Título: Especialistas apontam extermínio no Rio
Autor: Aranda, Fernanda
Fonte: O Estado de São Paulo, 12/09/2008, Metrópole, p. C3

No Rio, onde o recrutamento de meninos para o tráfico e o crime organizado ganhou as telas de cinema, em filmes como Cidade de Deus, de Fernando Meirelles, e o documentário Falcão, Meninos do Tráfico, de MV Bill e Celso Athayde, o comércio de drogas não aparece no topo da lista de delitos pelos quais crianças e adolescentes são levados ao Departamento Geral de Ações Socioeducativas (Degase) - equivalente à Fundação Casa paulista. Lesão corporal é o crime de maior incidência entre os internos, levando especialistas que trabalham com violência no Rio a uma conclusão: os meninos envolvidos com tráfico morrem antes de chegar ao sistema formal de Justiça.

Segundo dados do Degase de dezembro, dos 2.608 internos, 435 cumpriam medida socioeducativa por lesão corporal.
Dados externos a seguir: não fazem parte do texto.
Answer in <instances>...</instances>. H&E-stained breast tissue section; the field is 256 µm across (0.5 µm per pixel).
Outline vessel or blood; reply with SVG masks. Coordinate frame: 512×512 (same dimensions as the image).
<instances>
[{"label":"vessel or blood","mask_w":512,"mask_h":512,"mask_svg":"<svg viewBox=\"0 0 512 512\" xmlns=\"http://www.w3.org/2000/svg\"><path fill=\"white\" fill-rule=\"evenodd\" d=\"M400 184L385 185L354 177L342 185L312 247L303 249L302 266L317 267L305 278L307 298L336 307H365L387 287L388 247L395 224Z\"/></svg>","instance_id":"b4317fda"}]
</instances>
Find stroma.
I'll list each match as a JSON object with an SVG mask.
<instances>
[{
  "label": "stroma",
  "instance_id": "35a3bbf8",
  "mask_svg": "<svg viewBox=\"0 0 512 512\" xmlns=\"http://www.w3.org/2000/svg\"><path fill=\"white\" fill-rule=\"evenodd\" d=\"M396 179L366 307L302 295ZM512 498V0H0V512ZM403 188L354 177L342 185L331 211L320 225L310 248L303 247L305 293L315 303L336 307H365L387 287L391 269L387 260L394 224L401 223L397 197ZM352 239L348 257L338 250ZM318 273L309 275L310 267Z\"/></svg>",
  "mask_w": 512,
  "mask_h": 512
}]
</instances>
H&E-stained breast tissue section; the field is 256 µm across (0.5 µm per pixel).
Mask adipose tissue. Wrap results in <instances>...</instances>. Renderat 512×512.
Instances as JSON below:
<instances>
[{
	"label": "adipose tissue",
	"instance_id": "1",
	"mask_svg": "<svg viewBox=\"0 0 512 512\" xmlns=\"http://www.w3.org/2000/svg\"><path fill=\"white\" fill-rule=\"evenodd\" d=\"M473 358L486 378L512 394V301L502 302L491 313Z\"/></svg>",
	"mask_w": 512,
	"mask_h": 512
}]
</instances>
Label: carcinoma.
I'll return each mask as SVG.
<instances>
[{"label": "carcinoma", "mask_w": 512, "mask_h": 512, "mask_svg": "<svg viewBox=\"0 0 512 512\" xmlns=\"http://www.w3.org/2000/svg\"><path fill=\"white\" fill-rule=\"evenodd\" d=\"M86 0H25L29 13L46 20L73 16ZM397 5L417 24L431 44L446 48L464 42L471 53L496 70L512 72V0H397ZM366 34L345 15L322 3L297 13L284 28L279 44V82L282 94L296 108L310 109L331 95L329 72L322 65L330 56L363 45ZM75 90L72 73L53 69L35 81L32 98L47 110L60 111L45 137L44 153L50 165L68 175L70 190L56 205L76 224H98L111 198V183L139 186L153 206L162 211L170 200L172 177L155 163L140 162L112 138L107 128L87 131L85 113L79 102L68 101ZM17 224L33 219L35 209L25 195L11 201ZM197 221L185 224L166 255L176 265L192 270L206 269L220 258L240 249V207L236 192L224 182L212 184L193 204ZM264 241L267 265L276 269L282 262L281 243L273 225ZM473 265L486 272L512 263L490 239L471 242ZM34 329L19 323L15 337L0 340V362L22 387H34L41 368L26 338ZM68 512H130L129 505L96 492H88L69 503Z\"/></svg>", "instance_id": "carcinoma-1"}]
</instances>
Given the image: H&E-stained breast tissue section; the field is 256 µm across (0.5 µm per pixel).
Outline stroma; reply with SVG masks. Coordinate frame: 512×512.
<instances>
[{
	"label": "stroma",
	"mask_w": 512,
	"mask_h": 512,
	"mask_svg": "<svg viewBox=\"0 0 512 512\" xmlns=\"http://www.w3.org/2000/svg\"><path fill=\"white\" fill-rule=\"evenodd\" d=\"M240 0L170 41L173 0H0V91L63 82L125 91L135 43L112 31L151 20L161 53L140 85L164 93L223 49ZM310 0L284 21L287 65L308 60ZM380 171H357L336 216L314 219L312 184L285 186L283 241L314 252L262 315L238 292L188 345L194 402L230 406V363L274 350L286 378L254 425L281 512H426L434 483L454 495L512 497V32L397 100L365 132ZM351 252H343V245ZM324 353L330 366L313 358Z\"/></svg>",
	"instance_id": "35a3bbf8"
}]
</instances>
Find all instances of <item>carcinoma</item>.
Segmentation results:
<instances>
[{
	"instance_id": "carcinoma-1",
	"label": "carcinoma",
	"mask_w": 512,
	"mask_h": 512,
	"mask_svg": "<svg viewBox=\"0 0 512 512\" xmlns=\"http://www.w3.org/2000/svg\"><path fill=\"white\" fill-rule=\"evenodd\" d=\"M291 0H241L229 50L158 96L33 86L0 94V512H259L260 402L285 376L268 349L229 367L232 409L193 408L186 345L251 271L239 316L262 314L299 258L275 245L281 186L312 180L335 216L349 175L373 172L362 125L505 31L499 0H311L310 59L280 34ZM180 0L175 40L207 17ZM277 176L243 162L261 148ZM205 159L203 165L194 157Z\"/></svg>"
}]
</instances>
Em seguida, aparece roubo, com 389 casos. O tráfico vem somente em terceiro lugar, com 384 casos. Entre os internos, 19% têm até 14 anos, dos quais 4% são crianças menores de 12. Os de 15 anos representam 14%, os de 16 são 26% e os de 17, 31%. Os índices de 2007 e 2005 são similares.

A avaliação de que os números não retratam a realidade é consenso entre os especialistas. ¿Sem dúvida, temos percebido aumento no número de meninos envolvidos com o tráfico e a diminuição da faixa etária. Mas essa realidade não se reflete nos números do Degase simplesmente porque esses meninos estão sendo exterminados. Não chegam nem às delegacias, por corrupção ou extermínio. São mortos pela polícia, pelas milícias ou por outros traficantes. No Rio, são raros os adolescentes que escapam do poder paralelo e chegam ao sistema formal de Justiça ¿, desabafa a defensora pública da área da Infância e Juventude do Rio, Simone Moreira.

Para a promotora de Justiça Clisanger Ferreira Gonçalves, subcoordenadora da Infância e Juventude do Ministério Público do Rio, a situação descrita por Simone piorou com o surgimento das milícias, grupos paramilitares, muitas vezes formados por policiais em atividade ou afastados, que passaram a lutar contra traficantes pelo domínio das favelas no Rio. No início, acreditava-se que os grupos formavam uma cruzada contra o tráfico e protegiam moradores, em troca de taxas. Mas uma pesquisa do Laboratório de Análise da Violência da Universidade do Rio (Uerj), divulgada no mês passado, apontou a existência do tráfico em áreas de milícias.

Segundo as especialistas, assim como o tráfico, o fenômeno das milícias se deve a falhas na rede social. ¿Onde o Estado não está presente, o poder paralelo se instala¿, diz Simone.